(Task prompt):
Copy each of the items below line for line and word for word, changing nothing.

(Material for this task):
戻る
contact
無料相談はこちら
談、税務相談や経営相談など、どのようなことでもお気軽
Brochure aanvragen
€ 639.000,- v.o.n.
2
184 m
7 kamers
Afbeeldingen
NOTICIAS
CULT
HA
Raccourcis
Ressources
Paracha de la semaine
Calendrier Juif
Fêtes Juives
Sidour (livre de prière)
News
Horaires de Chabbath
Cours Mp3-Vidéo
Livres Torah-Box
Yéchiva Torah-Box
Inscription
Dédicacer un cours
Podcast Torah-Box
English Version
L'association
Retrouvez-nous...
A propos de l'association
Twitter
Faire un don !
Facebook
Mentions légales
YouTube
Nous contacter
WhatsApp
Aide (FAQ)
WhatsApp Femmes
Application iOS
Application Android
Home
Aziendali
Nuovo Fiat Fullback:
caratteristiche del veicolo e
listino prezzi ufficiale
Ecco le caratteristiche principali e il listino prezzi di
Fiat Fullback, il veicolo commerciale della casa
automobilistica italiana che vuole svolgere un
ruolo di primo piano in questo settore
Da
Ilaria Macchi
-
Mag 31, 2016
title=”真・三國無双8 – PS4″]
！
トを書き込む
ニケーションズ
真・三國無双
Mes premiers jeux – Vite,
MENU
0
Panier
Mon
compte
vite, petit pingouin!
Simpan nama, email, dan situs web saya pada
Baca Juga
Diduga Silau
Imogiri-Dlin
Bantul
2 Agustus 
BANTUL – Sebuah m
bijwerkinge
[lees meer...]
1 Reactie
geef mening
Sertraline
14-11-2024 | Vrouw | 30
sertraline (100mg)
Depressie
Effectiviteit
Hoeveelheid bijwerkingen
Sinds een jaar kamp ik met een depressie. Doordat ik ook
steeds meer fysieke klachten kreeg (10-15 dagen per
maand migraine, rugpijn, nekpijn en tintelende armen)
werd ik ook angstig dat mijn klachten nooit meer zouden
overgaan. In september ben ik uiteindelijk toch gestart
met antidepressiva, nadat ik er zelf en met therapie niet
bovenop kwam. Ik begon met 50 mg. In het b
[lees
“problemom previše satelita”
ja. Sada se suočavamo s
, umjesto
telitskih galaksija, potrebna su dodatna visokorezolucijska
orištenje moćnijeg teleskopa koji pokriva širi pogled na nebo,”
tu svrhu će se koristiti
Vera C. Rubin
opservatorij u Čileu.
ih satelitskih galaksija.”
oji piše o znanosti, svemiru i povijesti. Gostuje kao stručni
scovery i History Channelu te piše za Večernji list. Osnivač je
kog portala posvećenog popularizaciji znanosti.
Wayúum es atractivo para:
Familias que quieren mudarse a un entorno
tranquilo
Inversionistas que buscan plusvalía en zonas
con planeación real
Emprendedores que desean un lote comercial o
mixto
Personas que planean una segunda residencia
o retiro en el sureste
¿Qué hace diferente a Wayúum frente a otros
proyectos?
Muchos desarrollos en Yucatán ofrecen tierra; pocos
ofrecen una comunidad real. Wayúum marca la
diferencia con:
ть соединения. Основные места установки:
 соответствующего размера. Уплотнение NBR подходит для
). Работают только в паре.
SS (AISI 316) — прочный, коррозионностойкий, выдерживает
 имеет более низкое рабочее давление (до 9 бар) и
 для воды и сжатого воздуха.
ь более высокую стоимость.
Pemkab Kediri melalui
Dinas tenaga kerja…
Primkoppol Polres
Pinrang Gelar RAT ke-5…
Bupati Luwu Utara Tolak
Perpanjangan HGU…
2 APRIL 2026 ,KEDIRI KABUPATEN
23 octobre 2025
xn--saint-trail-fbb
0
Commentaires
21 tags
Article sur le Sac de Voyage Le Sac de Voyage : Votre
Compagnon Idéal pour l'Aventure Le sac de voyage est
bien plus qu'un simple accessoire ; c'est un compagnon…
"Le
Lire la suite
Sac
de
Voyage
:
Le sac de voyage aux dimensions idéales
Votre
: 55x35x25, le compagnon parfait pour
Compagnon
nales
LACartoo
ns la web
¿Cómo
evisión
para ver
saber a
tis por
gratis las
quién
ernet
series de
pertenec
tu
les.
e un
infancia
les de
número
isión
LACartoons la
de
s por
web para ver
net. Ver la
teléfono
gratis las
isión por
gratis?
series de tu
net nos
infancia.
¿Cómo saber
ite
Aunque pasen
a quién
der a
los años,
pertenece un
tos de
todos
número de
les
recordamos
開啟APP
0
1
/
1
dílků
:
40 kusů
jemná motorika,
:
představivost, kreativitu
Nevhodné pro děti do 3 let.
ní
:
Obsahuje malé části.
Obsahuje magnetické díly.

(Expected output):
戻る
contact
無料相談はこちら
談、税務相談や経営相談など、どのようなことでもお気軽
Brochure aanvragen
€ 639.000,- v.o.n.
2
184 m
7 kamers
Afbeeldingen
NOTICIAS
CULT
HA
Raccourcis
Ressources
Paracha de la semaine
Calendrier Juif
Fêtes Juives
Sidour (livre de prière)
News
Horaires de Chabbath
Cours Mp3-Vidéo
Livres Torah-Box
Yéchiva Torah-Box
Inscription
Dédicacer un cours
Podcast Torah-Box
English Version
L'association
Retrouvez-nous...
A propos de l'association
Twitter
Faire un don !
Facebook
Mentions légales
YouTube
Nous contacter
WhatsApp
Aide (FAQ)
WhatsApp Femmes
Application iOS
Application Android
Home
Aziendali
Nuovo Fiat Fullback:
caratteristiche del veicolo e
listino prezzi ufficiale
Ecco le caratteristiche principali e il listino prezzi di
Fiat Fullback, il veicolo commerciale della casa
automobilistica italiana che vuole svolgere un
ruolo di primo piano in questo settore
Da
Ilaria Macchi
-
Mag 31, 2016
title=”真・三國無双8 – PS4″]
！
トを書き込む
ニケーションズ
真・三國無双
Mes premiers jeux – Vite,
MENU
0
Panier
Mon
compte
vite, petit pingouin!
Simpan nama, email, dan situs web saya pada
Baca Juga
Diduga Silau
Imogiri-Dlin
Bantul
2 Agustus 
BANTUL – Sebuah m
bijwerkinge
[lees meer...]
1 Reactie
geef mening
Sertraline
14-11-2024 | Vrouw | 30
sertraline (100mg)
Depressie
Effectiviteit
Hoeveelheid bijwerkingen
Sinds een jaar kamp ik met een depressie. Doordat ik ook
steeds meer fysieke klachten kreeg (10-15 dagen per
maand migraine, rugpijn, nekpijn en tintelende armen)
werd ik ook angstig dat mijn klachten nooit meer zouden
overgaan. In september ben ik uiteindelijk toch gestart
met antidepressiva, nadat ik er zelf en met therapie niet
bovenop kwam. Ik begon met 50 mg. In het b
[lees
“problemom previše satelita”
ja. Sada se suočavamo s
, umjesto
telitskih galaksija, potrebna su dodatna visokorezolucijska
orištenje moćnijeg teleskopa koji pokriva širi pogled na nebo,”
tu svrhu će se koristiti
Vera C. Rubin
opservatorij u Čileu.
ih satelitskih galaksija.”
oji piše o znanosti, svemiru i povijesti. Gostuje kao stručni
scovery i History Channelu te piše za Večernji list. Osnivač je
kog portala posvećenog popularizaciji znanosti.
Wayúum es atractivo para:
Familias que quieren mudarse a un entorno
tranquilo
Inversionistas que buscan plusvalía en zonas
con planeación real
Emprendedores que desean un lote comercial o
mixto
Personas que planean una segunda residencia
o retiro en el sureste
¿Qué hace diferente a Wayúum frente a otros
proyectos?
Muchos desarrollos en Yucatán ofrecen tierra; pocos
ofrecen una comunidad real. Wayúum marca la
diferencia con:
ть соединения. Основные места установки:
 соответствующего размера. Уплотнение NBR подходит для
). Работают только в паре.
SS (AISI 316) — прочный, коррозионностойкий, выдерживает
 имеет более низкое рабочее давление (до 9 бар) и
 для воды и сжатого воздуха.
ь более высокую стоимость.
Pemkab Kediri melalui
Dinas tenaga kerja…
Primkoppol Polres
Pinrang Gelar RAT ke-5…
Bupati Luwu Utara Tolak
Perpanjangan HGU…
2 APRIL 2026 ,KEDIRI KABUPATEN
23 octobre 2025
xn--saint-trail-fbb
0
Commentaires
21 tags
Article sur le Sac de Voyage Le Sac de Voyage : Votre
Compagnon Idéal pour l'Aventure Le sac de voyage est
bien plus qu'un simple accessoire ; c'est un compagnon…
"Le
Lire la suite
Sac
de
Voyage
:
Le sac de voyage aux dimensions idéales
Votre
: 55x35x25, le compagnon parfait pour
Compagnon
nales
LACartoo
ns la web
¿Cómo
evisión
para ver
saber a
tis por
gratis las
quién
ernet
series de
pertenec
tu
les.
e un
infancia
les de
número
isión
LACartoons la
de
s por
web para ver
net. Ver la
teléfono
gratis las
isión por
gratis?
series de tu
net nos
infancia.
¿Cómo saber
ite
Aunque pasen
a quién
der a
los años,
pertenece un
tos de
todos
número de
les
recordamos
開啟APP
0
1
/
1
dílků
:
40 kusů
jemná motorika,
:
představivost, kreativitu
Nevhodné pro děti do 3 let.
ní
:
Obsahuje malé části.
Obsahuje magnetické díly.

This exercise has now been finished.